Monday, 22 April 2013


Garment producers admitted one of the ways to wall out flooding import was to increase added value on the products. The reason was that in the future import of garments would increase so it had the potential to injure to domestic garment industry. The garment industry was also asked produce fashion products to shield of invasion of foreign products. In the future big scale and small scale garment industry might be expected to synergize.

Big scale garment industry might make purchase order from small scale garment producers. Insertion of accessories in garment products in the big industry sector might be delegated to small industry. “This is one way to promote potentials of small garment industry whereby to survive amidst flanking imported products” Redma Gita Wirawasta. Secretary General of The Association of Indonesian Synthetic Fiber Producers (Apsyfi) was quoted as saying in Jakarta on Friday (23/11/2012).

Redma saw that garment producers still found it hard to sell their products to the international market. However they needed not to wory because the domestic market was still vast enough to be tapped. He saw that the domestic garment market was not fully explored. Besides people’s interest in garment products was still great. Redma mentioned that some garment producers had managed to market their products to modern retail market.

Recline estimated that based on the assump­tion that Indonesia’s population was 240 people, national garment consumption might come to 1.52 million tons. Based on the assumed price of USD 7.5 kg per kg, the figure was equal to USD 11.52 bil­lion. Meanwhile he added on, until Semester I 2012 to total surplus of national trading of textile and textile (TPI) products went down from USD 5 billion - USD 6 billion to become USD 2 billion. The reason he said was because Indonesia still imported vast amount of textiles.

He saw that there was the bright side and darker side in Free Trading. The positive side that ac­cess the Chine’s market was widely open end in re­verse China’s investors could corns to Indonesia, which would have its positive impact on employment. The negative side of it was, according to Redma, uncertainty for businesspeople because inefficiency might result in their losing competition in the market so the local market share would be possessed by China’s products; and under such circumstances local producers might go out of business and change profession as traders. Redma warned that such was the negative side of free trade. He illustrated that even now there were already some textile industry in West Java who were planning to dismiss their workers. “We cannot sit on our laurels and let it happen. Only by stepping up our product’s plus point we can compete” Redma remarked.

The Apsyfi Association also urged that import tax for garment be increased to 35% against the present 15%. Redma stated that protection for the downstream sector could be done by increasing income tax for ready garments or application of safeguard. He also remarked that strengthening of the domestic market was most important. However this commitment must be done by sound policy not just pleading or discourse. The recommendation was forwarded to the Government starting from the Ministry of Economy, Ministry of Finance, Ministry of Industry and Ministry of Trade in the hope it could be executed soon.

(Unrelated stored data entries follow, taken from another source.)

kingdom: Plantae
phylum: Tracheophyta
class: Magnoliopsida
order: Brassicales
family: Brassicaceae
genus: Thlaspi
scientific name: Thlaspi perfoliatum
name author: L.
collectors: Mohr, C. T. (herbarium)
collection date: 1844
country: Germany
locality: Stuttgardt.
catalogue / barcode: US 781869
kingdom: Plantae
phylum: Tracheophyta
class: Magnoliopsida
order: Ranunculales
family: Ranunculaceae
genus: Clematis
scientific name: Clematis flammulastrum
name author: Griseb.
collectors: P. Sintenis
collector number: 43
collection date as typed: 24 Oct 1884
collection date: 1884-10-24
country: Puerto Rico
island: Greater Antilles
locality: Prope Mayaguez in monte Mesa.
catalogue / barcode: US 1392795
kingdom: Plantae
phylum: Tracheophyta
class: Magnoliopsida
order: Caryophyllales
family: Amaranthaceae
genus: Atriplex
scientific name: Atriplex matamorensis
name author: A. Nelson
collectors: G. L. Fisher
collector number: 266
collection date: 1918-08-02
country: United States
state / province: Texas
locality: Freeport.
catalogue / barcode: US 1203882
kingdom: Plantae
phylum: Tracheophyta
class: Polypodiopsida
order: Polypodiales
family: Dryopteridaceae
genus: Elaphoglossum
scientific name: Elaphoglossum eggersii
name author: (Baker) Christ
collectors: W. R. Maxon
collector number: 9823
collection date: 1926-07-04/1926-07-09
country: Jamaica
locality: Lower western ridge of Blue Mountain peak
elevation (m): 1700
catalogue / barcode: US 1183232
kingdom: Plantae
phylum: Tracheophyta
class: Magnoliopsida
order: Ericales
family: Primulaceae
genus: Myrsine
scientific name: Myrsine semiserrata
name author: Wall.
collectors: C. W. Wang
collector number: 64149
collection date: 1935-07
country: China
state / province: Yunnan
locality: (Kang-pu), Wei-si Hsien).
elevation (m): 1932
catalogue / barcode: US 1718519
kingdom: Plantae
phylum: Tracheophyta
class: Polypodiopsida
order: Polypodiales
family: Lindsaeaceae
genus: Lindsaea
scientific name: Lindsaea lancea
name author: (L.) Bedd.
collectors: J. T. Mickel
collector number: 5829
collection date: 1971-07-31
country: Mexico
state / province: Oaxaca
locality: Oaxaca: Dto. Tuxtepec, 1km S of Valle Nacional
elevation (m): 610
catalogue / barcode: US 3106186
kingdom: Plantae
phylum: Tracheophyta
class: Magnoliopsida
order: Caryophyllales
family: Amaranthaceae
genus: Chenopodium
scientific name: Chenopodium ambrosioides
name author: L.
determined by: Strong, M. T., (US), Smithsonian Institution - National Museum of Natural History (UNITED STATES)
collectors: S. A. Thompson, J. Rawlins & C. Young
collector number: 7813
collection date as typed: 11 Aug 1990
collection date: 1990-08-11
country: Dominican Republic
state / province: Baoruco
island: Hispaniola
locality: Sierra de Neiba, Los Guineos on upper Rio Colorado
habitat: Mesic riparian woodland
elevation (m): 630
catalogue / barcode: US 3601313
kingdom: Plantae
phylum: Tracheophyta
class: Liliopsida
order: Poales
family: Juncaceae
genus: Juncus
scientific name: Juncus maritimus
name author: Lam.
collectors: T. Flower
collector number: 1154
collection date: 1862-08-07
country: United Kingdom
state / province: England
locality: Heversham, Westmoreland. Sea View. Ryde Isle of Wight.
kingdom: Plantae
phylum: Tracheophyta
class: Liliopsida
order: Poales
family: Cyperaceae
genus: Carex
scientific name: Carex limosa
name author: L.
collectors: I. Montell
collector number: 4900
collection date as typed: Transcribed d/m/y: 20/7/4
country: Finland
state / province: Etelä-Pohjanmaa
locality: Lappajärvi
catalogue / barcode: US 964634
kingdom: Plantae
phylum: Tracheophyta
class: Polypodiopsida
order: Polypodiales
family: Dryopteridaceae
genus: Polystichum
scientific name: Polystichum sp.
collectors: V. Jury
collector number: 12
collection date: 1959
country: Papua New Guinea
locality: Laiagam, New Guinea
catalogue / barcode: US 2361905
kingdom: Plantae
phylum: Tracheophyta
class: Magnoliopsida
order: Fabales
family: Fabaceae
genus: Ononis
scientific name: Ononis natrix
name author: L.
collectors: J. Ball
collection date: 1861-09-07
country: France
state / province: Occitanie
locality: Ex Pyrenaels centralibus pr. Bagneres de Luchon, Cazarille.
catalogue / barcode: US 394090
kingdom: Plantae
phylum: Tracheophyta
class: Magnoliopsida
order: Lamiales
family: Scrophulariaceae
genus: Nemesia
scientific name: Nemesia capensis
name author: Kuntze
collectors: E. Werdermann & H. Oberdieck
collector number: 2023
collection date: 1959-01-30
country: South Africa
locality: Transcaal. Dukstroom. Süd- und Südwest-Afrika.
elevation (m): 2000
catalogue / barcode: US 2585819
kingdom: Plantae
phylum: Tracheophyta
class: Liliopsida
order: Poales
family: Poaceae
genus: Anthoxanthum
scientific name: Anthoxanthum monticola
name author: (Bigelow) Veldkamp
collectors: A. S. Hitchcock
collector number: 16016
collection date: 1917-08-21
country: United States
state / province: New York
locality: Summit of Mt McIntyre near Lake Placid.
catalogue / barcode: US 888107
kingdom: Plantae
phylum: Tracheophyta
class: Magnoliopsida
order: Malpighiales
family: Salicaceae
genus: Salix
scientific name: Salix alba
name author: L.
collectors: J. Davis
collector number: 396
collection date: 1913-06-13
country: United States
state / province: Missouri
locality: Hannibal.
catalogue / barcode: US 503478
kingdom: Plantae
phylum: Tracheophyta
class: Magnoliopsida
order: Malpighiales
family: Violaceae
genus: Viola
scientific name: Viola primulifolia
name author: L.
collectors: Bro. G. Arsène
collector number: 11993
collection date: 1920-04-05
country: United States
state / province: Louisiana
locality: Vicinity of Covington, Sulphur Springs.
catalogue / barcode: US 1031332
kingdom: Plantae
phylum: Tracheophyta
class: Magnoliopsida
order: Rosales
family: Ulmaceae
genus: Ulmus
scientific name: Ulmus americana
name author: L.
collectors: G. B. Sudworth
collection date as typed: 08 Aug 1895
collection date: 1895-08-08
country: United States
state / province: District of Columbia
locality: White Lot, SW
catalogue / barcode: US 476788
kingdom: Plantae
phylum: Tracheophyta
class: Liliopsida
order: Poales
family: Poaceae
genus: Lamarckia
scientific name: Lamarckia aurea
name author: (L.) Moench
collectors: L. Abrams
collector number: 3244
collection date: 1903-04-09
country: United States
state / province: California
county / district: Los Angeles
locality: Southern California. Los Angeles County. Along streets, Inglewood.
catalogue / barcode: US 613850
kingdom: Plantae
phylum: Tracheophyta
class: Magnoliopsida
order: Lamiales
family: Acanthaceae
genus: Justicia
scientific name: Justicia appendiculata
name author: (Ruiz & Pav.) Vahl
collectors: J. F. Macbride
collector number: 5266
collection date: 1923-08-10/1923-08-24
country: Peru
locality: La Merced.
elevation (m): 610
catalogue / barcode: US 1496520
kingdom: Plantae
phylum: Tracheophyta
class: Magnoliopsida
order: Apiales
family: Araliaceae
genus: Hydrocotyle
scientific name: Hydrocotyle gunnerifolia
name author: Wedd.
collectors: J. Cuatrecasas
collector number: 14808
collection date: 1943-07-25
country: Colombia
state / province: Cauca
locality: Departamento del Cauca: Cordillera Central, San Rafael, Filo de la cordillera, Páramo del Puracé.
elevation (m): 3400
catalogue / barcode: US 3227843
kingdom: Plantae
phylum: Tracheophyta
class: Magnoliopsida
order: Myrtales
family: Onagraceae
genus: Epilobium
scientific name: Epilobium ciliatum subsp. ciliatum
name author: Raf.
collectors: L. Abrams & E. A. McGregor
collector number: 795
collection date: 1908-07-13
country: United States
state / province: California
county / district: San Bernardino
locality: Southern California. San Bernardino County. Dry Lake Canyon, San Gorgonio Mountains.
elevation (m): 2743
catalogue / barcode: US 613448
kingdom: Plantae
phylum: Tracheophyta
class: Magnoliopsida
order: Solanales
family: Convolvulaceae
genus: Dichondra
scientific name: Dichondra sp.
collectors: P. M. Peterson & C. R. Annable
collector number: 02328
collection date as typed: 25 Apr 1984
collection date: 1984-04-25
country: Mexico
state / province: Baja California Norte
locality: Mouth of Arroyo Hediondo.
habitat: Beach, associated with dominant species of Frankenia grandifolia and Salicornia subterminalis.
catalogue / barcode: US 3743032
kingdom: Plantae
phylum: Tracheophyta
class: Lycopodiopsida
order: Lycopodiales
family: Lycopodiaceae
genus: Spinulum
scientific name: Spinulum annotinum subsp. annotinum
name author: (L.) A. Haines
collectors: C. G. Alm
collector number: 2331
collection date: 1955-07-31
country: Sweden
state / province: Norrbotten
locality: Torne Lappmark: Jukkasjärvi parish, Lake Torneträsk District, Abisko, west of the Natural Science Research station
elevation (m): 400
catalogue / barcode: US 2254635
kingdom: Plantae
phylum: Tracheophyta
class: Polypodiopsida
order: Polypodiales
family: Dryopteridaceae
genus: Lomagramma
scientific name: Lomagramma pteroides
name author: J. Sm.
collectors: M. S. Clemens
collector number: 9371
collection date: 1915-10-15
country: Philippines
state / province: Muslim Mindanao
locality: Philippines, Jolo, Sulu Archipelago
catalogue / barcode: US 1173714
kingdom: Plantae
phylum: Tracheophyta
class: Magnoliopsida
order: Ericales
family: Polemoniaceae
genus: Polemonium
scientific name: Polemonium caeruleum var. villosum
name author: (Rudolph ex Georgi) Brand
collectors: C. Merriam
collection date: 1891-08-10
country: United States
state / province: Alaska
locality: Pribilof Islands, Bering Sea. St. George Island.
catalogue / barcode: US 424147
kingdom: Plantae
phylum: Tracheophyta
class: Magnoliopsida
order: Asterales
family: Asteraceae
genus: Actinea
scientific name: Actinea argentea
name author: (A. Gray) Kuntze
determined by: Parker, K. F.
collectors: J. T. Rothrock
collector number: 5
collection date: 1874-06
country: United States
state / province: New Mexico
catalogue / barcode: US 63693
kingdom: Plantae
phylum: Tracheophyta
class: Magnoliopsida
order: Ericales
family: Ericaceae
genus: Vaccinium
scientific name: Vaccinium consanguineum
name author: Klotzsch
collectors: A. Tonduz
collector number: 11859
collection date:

Redma explained that today percentage for MFN (Most Favored Nation) was 15% so Indonesia could increase up to 35% according to binding tariff permitted by WTO. For safeguard, political will from the Government was necessary because Indonesia only had data of import up jump only while data of injury were hardly available considering producers of ready garments were domestic-market oriented were mostly small and micro business most of which were not even formal companies.